[Fragmento de texto]
______________________________

Hola a todos, D@rio, mis felicitaciones, muy bueno tu hexapodo, alfín entendí correctamente como es que funciona el mecanismo de sus patas, ahh y tu página web muy buena, un gran aporte esos libros me serán de gran ayuda para incursionar en la robótica.

saludos.


----------



## phavlo

buenos dias dario, te queria preguntar una duda que tenia, si el emisor y receptor que usaste son los modulos comprados o armaste los que posteaste? es solo para estar seguro de si funcionan bien. ya que seria mas barato que comprar los modulos.. jej

saludos


----------



## Dario

bueno, los que use para el hexapodo, los saque de un timbre inalambrico que tenia en desuso. de todas formas, los que yo postie, funcionan muy bien, yo mismo los he armado para otro proyecto que tenia y funcionaron sin problemas.
tambien compre un par tx rx para una alarma que me dieron muy buenos resultados.
saludosss


----------



## phavlo

ok, gracias por tu respuesta, tenia dudas sobre el funcionamiento, ise los pcb en el pcb wizard, te los posteo y si tenes tiempo y cuando puedas fijate si estan bien, por que trate de hacer la bobina en forma de U pero no se si estara bien. y como las otras bobinas puse resonadores, solo use las patitas de las puntas, solo era para diferenciarlas de los demas componentes, saludos !

aca dejo los pcb:
Ver el archivo adjunto emisor y receptor de byts por rf.rar


----------



## Dario

que buenas que te salieron las pcb´s. ami todavia no me salen asi de buenas jeje... 
saludosss


----------



## phavlo

jaja gracias, eso que recien estoy empezando con esto, es solo practica y practica y mirando pcb`s de otros post y asi... jaja 
saludos !! aah esta bien la U impresa para la bobina ?


----------



## Dario

si, se ve muy bien, estaria dentro de lo recomendado. cualquier variacion, puede ser compensada por el trimer.
saludosss


----------



## phavlo

gracias nuevamente dario por aclararme esa duda !


----------



## phavlo

buenas noches dario ! queria preguntarte si se le puede mandar la señal de un pwm al tx para que el rx la reciba y asi poder controlar la velocidad de un motor, o si se puede controlar la velocidad de alguna otra manera por RF. 

saludos


----------



## Dario

bueno, yo nunca lo probe asi. en ese caso, yo te recomendaria mejor, que uses un codificador y decodificador PPM seguido de un control de velocidad, asi como la imagen que te dejo a continuacion.

______________________________

[Sección de datos]
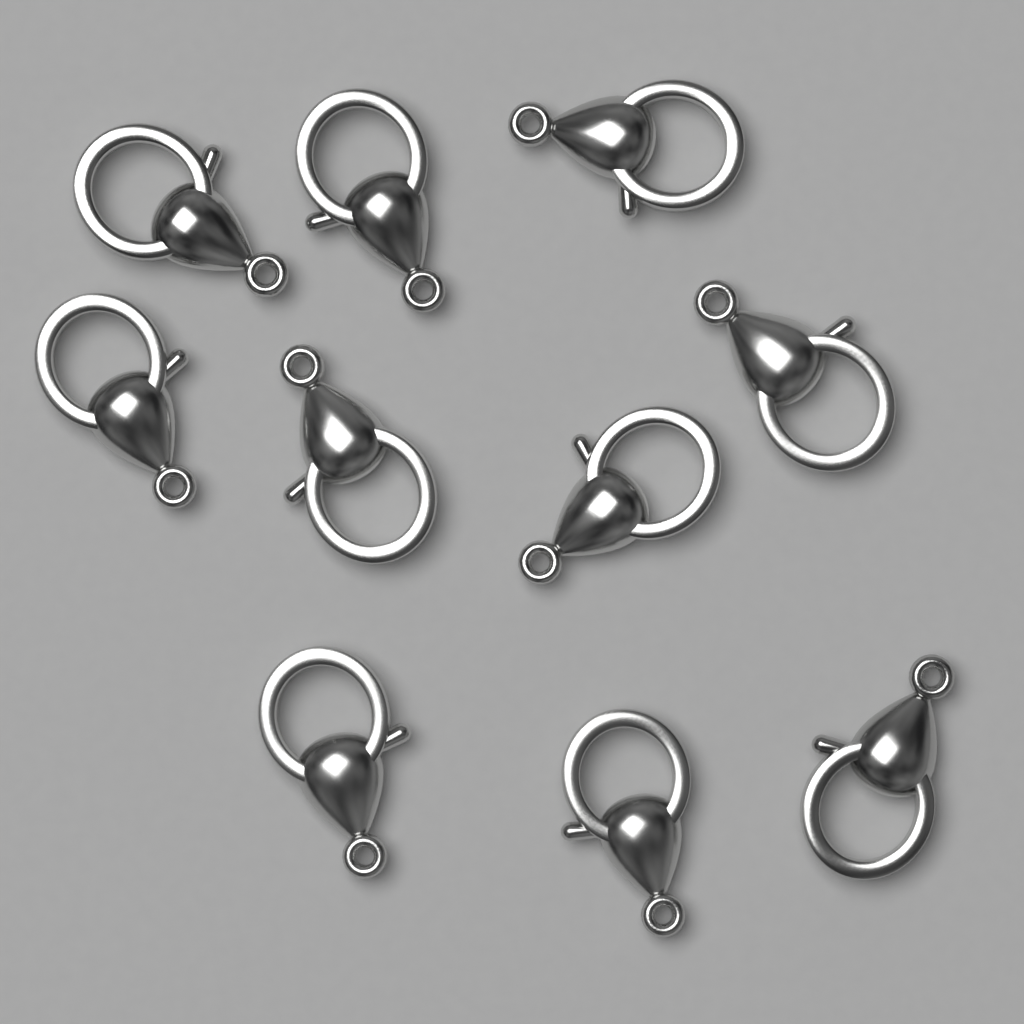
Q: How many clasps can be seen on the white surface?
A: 10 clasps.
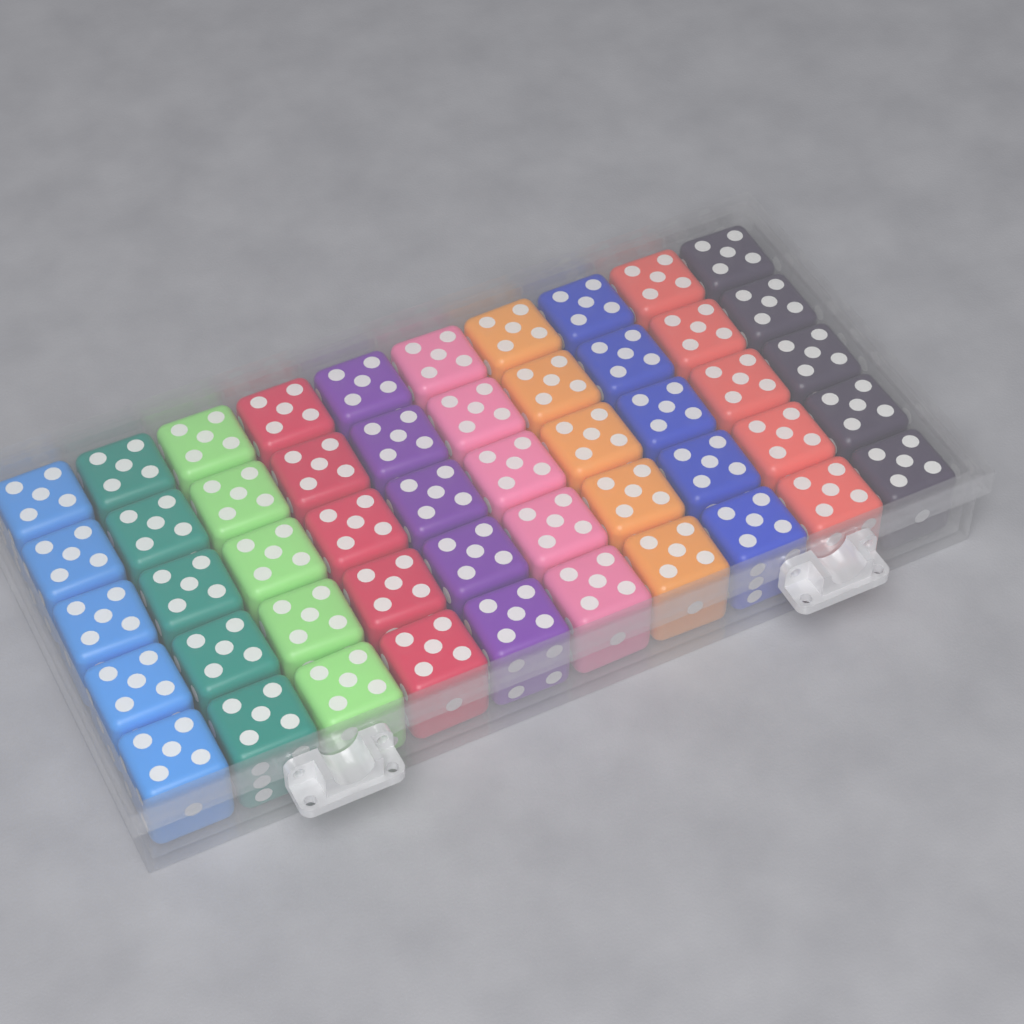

______________________________

[Problema breve A]
Responde con base en el hilo del foro:
(i) ¿De dónde sacó Dario el emisor y el receptor que usó en el hexápodo?
(ii) ¿En qué programa hizo phavlo los PCB?
(iii) Según Dario, ¿qué puede compensar cualquier variación de la bobina en U?
[Problema breve B] Reproduce sin cambios el pasaje del hilo del foro que comienza en "buenos dias dario, te" y termina en "funcionaron sin problemas.".

[Solución completa A]
(i) De un timbre inalámbrico que tenía en desuso.
(ii) En el PCB wizard.
(iii) El trimer.

[Solución completa B]
buenos dias dario, te queria preguntar una duda que tenia, si el emisor y receptor que usaste son los modulos comprados o armaste los que posteaste? es solo para estar seguro de si funcionan bien. ya que seria mas barato que comprar los modulos.. jej

saludos


----------



## Dario

bueno, los que use para el hexapodo, los saque de un timbre inalambrico que tenia en desuso. de todas formas, los que yo postie, funcionan muy bien, yo mismo los he armado para otro proyecto que tenia y funcionaron sin problemas.